§ TO-DO ITEM:
Leave out the pictures and return every entry exactly as it appears.

#### INPUT MATERIAL

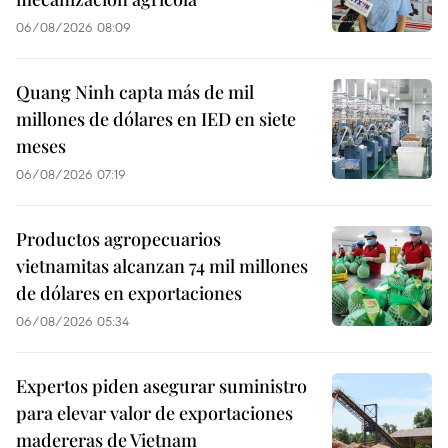
06/08/2026 08:09
Quang Ninh capta más de mil
millones de dólares en IED en siete
meses
06/08/2026 07:19
Productos agropecuarios
vietnamitas alcanzan 74 mil millones
de dólares en exportaciones
06/08/2026 05:34
Expertos piden asegurar suministro
para elevar valor de exportaciones
madereras de Vietnam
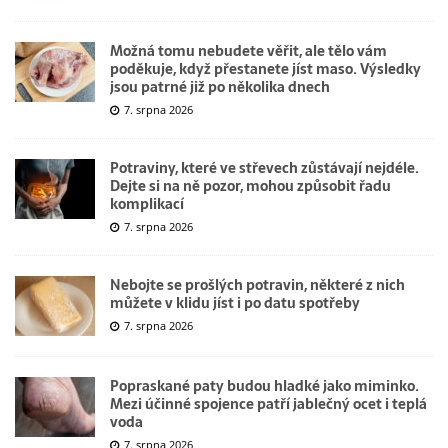
Možná tomu nebudete věřit, ale tělo vám
poděkuje, když přestanete jíst maso. Výsledky
jsou patrné již po několika dnech
7. srpna 2026
Potraviny, které ve střevech zůstávají nejdéle.
Dejte si na ně pozor, mohou způsobit řadu
komplikací
7. srpna 2026
Nebojte se prošlých potravin, některé z nich
můžete v klidu jíst i po datu spotřeby
7. srpna 2026
Popraskané paty budou hladké jako miminko.
Mezi účinné spojence patří jablečný ocet i teplá
voda
7. srpna 2026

########

§ RESPONSE BOX:
06/08/2026 08:09
Quang Ninh capta más de mil
millones de dólares en IED en siete
meses
06/08/2026 07:19
Productos agropecuarios
vietnamitas alcanzan 74 mil millones
de dólares en exportaciones
06/08/2026 05:34
Expertos piden asegurar suministro
para elevar valor de exportaciones
madereras de Vietnam
Možná tomu nebudete věřit, ale tělo vám
poděkuje, když přestanete jíst maso. Výsledky
jsou patrné již po několika dnech
7. srpna 2026
Potraviny, které ve střevech zůstávají nejdéle.
Dejte si na ně pozor, mohou způsobit řadu
komplikací
7. srpna 2026
Nebojte se prošlých potravin, některé z nich
můžete v klidu jíst i po datu spotřeby
7. srpna 2026
Popraskané paty budou hladké jako miminko.
Mezi účinné spojence patří jablečný ocet i teplá
voda
7. srpna 2026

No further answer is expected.